> _EXERCISE_
Tally the lines in the data below that contain the string "Static" and give only the resulting number.

[Stored data entries]
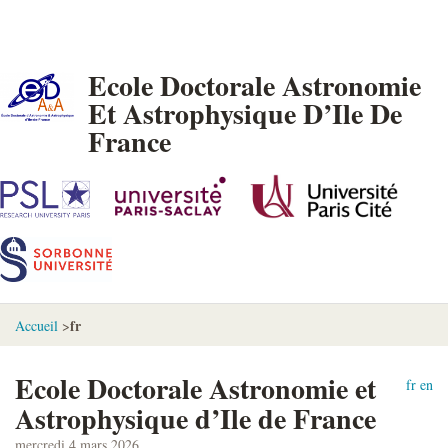
Ecole Doctorale Astronomie
Et Astrophysique D’Ile De
France
fr
Accueil
>
Ecole Doctorale Astronomie et
fr
en
Astrophysique d’Ile de France
mercredi 4 mars 2026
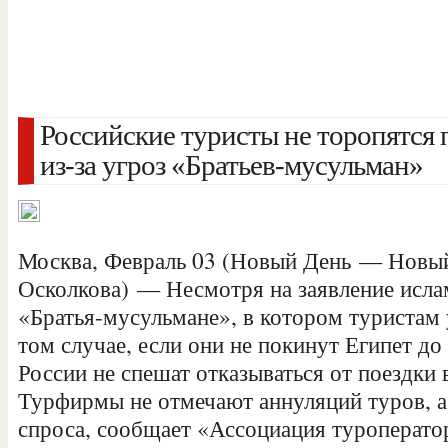
Российские туристы не торопятся 
из-за угроз «Братьев-мусульман»
Москва, Февраль 03 (Новый День — Новый
Осколкова) — Несмотря на заявление исла
«Братья-мусульмане», в котором туристам
том случае, если они не покинут Египет до
России не спешат отказываться от
поездки 
Турфирмы не отмечают аннуляций туров, а
спроса, сообщает «Ассоциация туроперато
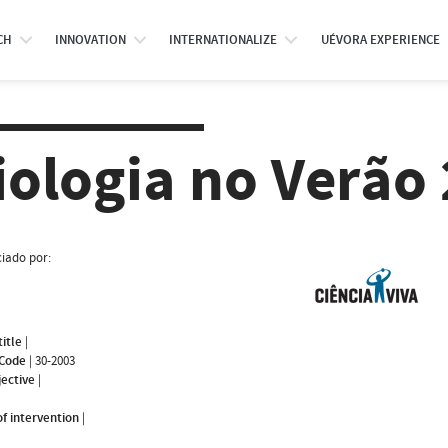
CH
INNOVATION
INTERNATIONALIZE
UÉVORA EXPERIENCE
iologia no Verão
iado por:
title
|
 Code
|
30-2003
jective
|
f intervention
|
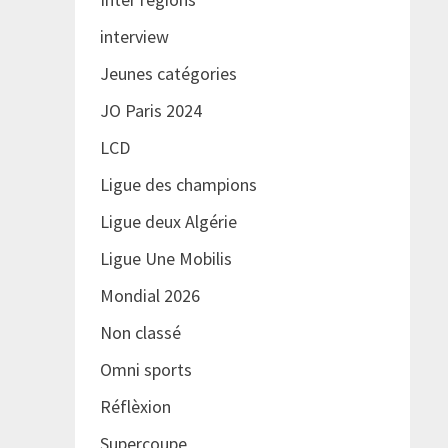
interview
Jeunes catégories
JO Paris 2024
LCD
Ligue des champions
Ligue deux Algérie
Ligue Une Mobilis
Mondial 2026
Non classé
Omni sports
Réflèxion
Supercoupe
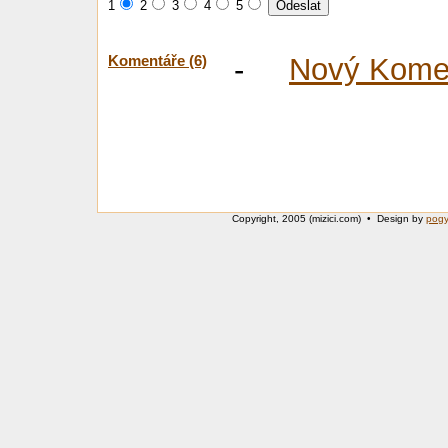
1
2
3
4
5
Komentáře (6)
-
Nový Kome
Copyright, 2005 (mizici.com) • Design by
pog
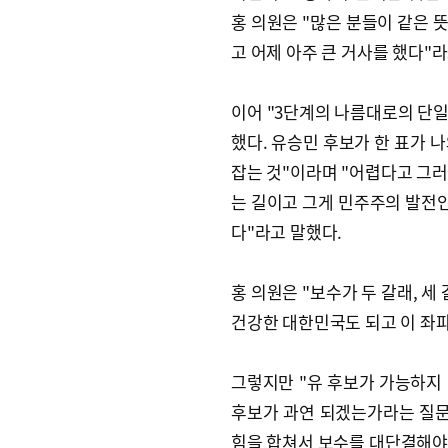
홍 의원은 "많은 분들이 같은 
고 어제 아주 큰 거사를 했다"라
이어 "3단계의 나름대로의 단
했다. 유승민 후보가 한 표가 
잡는 것"이라며 "어렵다고 그러
는 길이고 그게 민주주의 발전인
다"라고 말했다.
홍 의원은 "보수가 두 갈래, 세
건강한 대한민국도 되고 이 좌파
그렇지만 "유 후보가 가능하지
후보가 과연 되겠는가라는 질문"
힘을 합쳐서 보수를 대단결해야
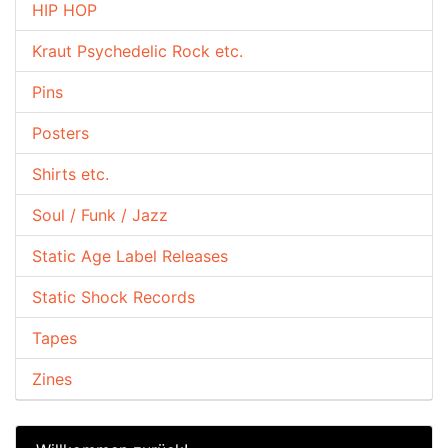
HIP HOP
Kraut Psychedelic Rock etc.
Pins
Posters
Shirts etc.
Soul / Funk / Jazz
Static Age Label Releases
Static Shock Records
Tapes
Zines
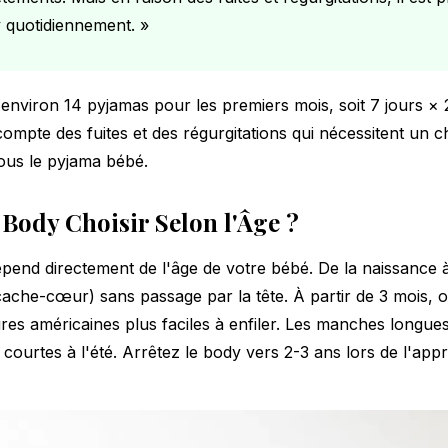
 quotidiennement. »
environ 14 pyjamas pour les premiers mois, soit 7 jours × 
 compte des fuites et des régurgitations qui nécessitent un
ous le pyjama bébé.
Body Choisir Selon l'Âge ?
pend directement de l'âge de votre bébé. De la naissance 
(cache-cœur) sans passage par la tête. À partir de 3 mois, 
s américaines plus faciles à enfiler. Les manches longue
 courtes à l'été. Arrêtez le body vers 2-3 ans lors de l'appr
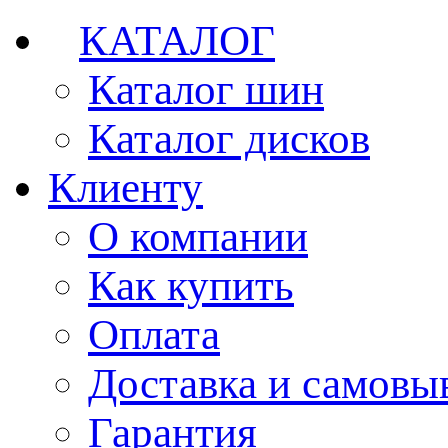
КАТАЛОГ
Каталог шин
Каталог дисков
Клиенту
О компании
Как купить
Оплата
Доставка и самовы
Гарантия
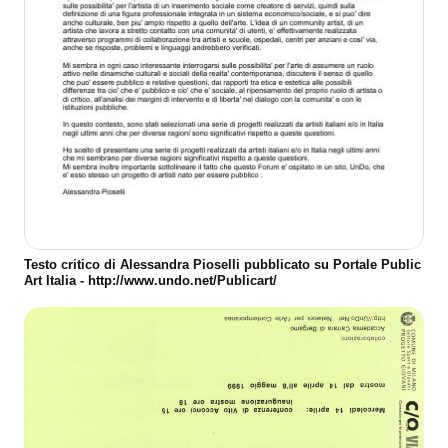
Testo critico di Alessandra Pioselli pubblicato su Portale Public
Art Italia - http://www.undo.net/Publicart/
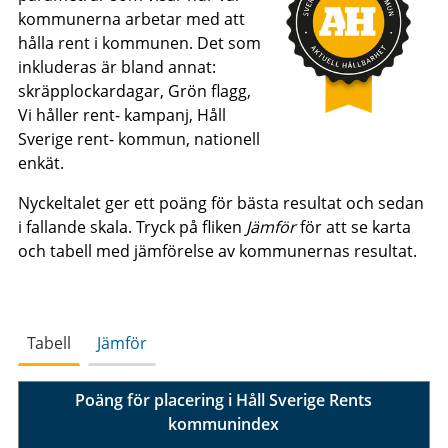
kommunerna arbetar med att
hålla rent i kommunen. Det som
inkluderas är bland annat:
skräpplockardagar, Grön flagg,
Vi håller rent- kampanj, Håll
Sverige rent- kommun, nationell
enkät.
Nyckeltalet ger ett poäng för bästa resultat och sedan
i fallande skala. Tryck på fliken
Jämför
för att se karta
och tabell med jämförelse av kommunernas resultat.
Tabell
Jämför
Poäng för placering i Håll Sverige Rents
kommunindex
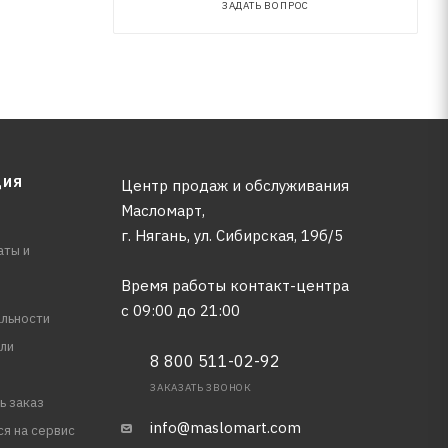
ЗАДАТЬ ВОПРОС
ЦИЯ
Центр продаж и обслуживания
Масломарт,
г. Нягань, ул. Сибирская, 19б/5
аты и
Время работы контакт-центра
с 09:00 до 21:00
льности
ли
8 800 511-02-92
ЗАКАЗАТЬ ЗВОНОК
ь заказ
info@maslomart.com
ся на сервис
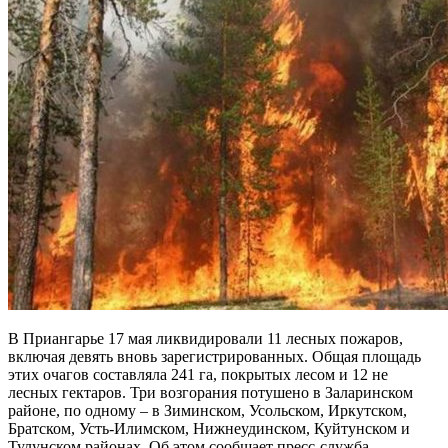
В Приангарье 17 мая ликвидировали 11 лесных пожаров,
включая девять вновь зарегистрированных. Общая площадь
этих очагов составляла 241 га, покрытых лесом и 12 не
лесных гектаров. Три возгорания потушено в Заларинском
районе, по одному – в Зиминском, Усольском, Иркутском,
Братском, Усть-Илимском, Нижнеудинском, Куйтунском и
Тулунском районах. Об этом сообщает пресс-служба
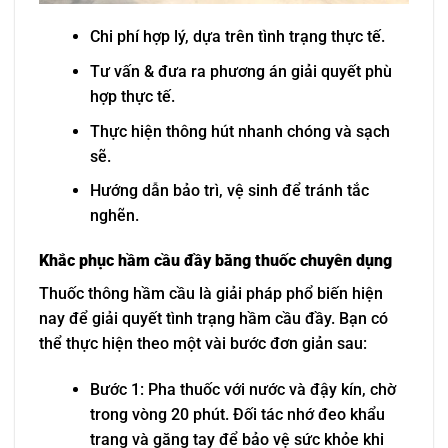
Chi phí hợp lý, dựa trên tình trạng thực tế.
Tư vấn & đưa ra phương án giải quyết phù
hợp thực tế.
Thực hiện thông hút nhanh chóng và sạch
sẽ.
Hướng dẫn bảo trì, vệ sinh để tránh tắc
nghẽn.
Khắc phục hầm cầu đầy bằng thuốc chuyên dụng
Thuốc thông hầm cầu là giải pháp phổ biến hiện
nay để giải quyết tình trạng hầm cầu đầy. Bạn có
thể thực hiện theo một vài bước đơn giản sau:
Bước 1: Pha thuốc với nước và đậy kín, chờ
trong vòng 20 phút. Đối tác nhớ đeo khẩu
trang và găng tay để bảo vệ sức khỏe khi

> _REPLY_
2